There are many Labour voters who like the idea of soaking the rich. And if the intention of the proposals is to shepherd back into the fold, Labour heartlands, then they will probably achieve that. But the SNP winning constituencies like Anniesland, Clydebank, Airdrie and Coatbridge in 2011 was always an aberration. Recent by-election results in Dunfermline and Cowdenbeath suggest that these lost sheep will probably return of their own accord.

But regaining heartlands is not enough to win a Scottish election for Labour. It must find the way to appeal to those voters in those constituencies who will be nearly a decade apart from the party in voting terms. Breaking the habit the first time is one thing, reinforcing the break a second time means forming a new voting habit on the third occasion becomes much more likely. And there is little to prevent that happening with these proposals.

It does not matter that most of the voters and constituencies Scottish Labour needs to target have barely a handful of big hooses and high heid yins. It’s the aspiration that counts. And there are many who having bought their council house and seen their weans off to university and into good jobs, fancy cars and hooses with an en suite in nice communities are by definition, families who through striving and application believe in the ability to better themselves. Ignoring the detail that they are unlikely to earn the levels at which it all kicks in, they will see Labour’s tax proposals as punishment for daring to get on.

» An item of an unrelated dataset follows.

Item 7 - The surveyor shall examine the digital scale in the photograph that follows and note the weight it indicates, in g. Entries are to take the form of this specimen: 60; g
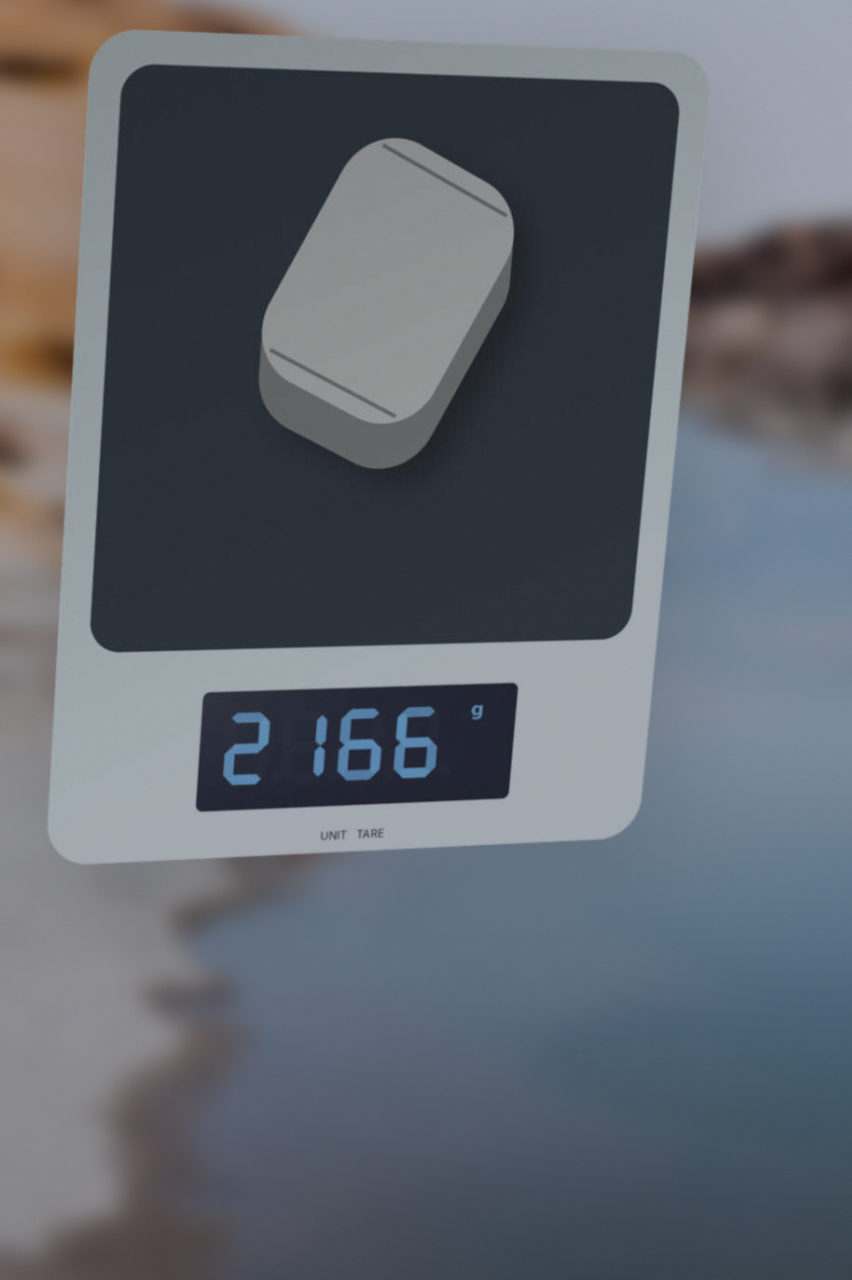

This matters because Scotland’s middle class is burgeoning. Still. It has paid little in the way of the price of austerity, as has been the case elsewhere in the UK. The no compulsory redundancy policy for the public sector has helped, as has the raft of universal policies – the something for nothing accusation applies just as much to those who could pay as those who can’t.

Appealing to aspirational Scots to win elections is something the SNP grasped two Scottish elections ago. By this report, it seems Scottish Labour still hasn’t got the hang of it. Building an electoral manifesto around proposals which hike up income and council tax for the better off won’t change their electoral fortunes much. It’s almost as if Labour never wants to be elected again.

At least in Scotland. Because the timidity of the power transfer and the focus of the tax proposals point to only one real purpose. Winning the UK election in 2015.  The whole premise smells of a compromise being brokered which buys off grumbling MPs, limits the ambitions of those more in thrall to devolution and crucially, provides the basis of UK Labour’s platform for 2015.  The UK party wouldn’t want recommendations coming from Scotland which undermine their bid for power at Westminster nor create the opportunity for awkward questions to be asked if divergence on key policy streams like tax, welfare and immigration could be discerned. The Powers for a Purpose boil down to being what the party at UK level was prepared to thole and willing to deliver if in government after 2015.

These powers are not for Scotland’s benefit, but Labour’s. They are not powers for a purpose, except that the purpose is power for itself. And in this, Labour’s proposals for more devolution will fail to stem the flow, towards a yes vote in September and towards its core vote becoming SNP voters, not just for the odd election but for keeps. Because they’re no daft and they know when they’re being sold a pup.